Supermarket USA by Shane Hamilton

Supermarket USA by Shane Hamilton

Author:Shane Hamilton
Language: eng
Format: epub
ISBN: 9780300232691
Publisher: Yale University Press


Figure 12 A 1958 USDA publication visually presents the contract production of poultry as a chain, with the farmer beholden to an all-seeing suited figure at a desk. (U.S. Department of Agriculture, Contract Farming and Vertical Integration in Agriculture, Agriculture Information Bulletin no. 198 [Washington, D.C.: USDA, 1958].)

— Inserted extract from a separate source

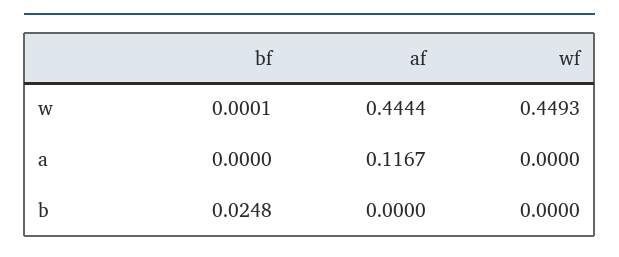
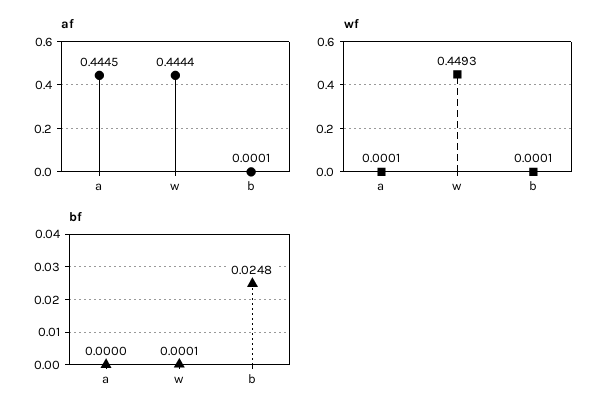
af, a: 0.1167 -> 0.4445
wf, a: 0 -> 0.0001
af, b: 0 -> 0.0001
wf, b: 0 -> 0.0001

Where and for whom did Corporate Man work? Most likely in a procurement office for a national supermarket chain such as A&P. His ability to call up 250 truckloads of dressed chickens at any given moment and at a place of his choosing would have been the source of Corporate Man’s power. But supermarket chain-store buyers procured much more than chicken, and as their systems of mass purchasing grew in scale and scope in the 1950s the systematic impacts on the farm and food marketplace became ever more apparent. Among those most concerned were the owners of independent retail grocery stores and small regional chains. Many of these retailers belonged to the National Association of Retail Grocers, which in 1959 published a pamphlet declaring that a “cold war” was “going on in the consumer market” as national supermarket chains swallowed up their competitors. “Those who win this contest at the retail level,” warned the retailers in an effort to paint the issue as a matter of national economic security, “will have enormous advantages in extending their power backward over food manufacturing, processing and farm production as well.” Whether or not the scramble to create mass buying power through mergers and acquisitions qualified as a cold war, the pace of consolidation was indeed hectic through the 1950s. As one business analyst put it in 1961, all food chains shared a “dilemma—acquire or expire.” Between 1949 and 1958, 83 supermarket companies acquired 315 other companies. Medium-size chains (as measured by sales volumes) were the most acquisitive, seeking not only to remove the competition of smaller firms from the market but also to build a retail network of sufficient size to warrant a large-scale wholesale buying operation that could compete with the largest national supermarket chains in the procurement realm. Such chains could exercise significant market power as both buyers and sellers at a regional level, even if their share of grocery store sales was minuscule at the national level.17

Cooperative buying groups and voluntary associations had enabled regional chains to exercise the same sort of concentrated buying power as the largest national supermarket chains by the end of the 1950s. The largest included Topco Associates (created in 1948), Cooperative Food Distributors of America (1936), and the Independent Grocers Alliance (IGA; 1926). By joining such a group, medium-size supermarket chains could gain the benefits of large-scale purchasing power without having to acquire retail competitors. Donald P. Lloyd of Cooperative Food Distributors of America explained to a congressional committee in 1959 that his group represented twenty-seven thousand retailers, providing them with ninety-six wholesale warehouses for procuring foodstuffs. Unlike a traditional wholesaler, however, the Cooperative ran its operations not for profit but “to get the benefit of mass purchasing power for our individual retailer members.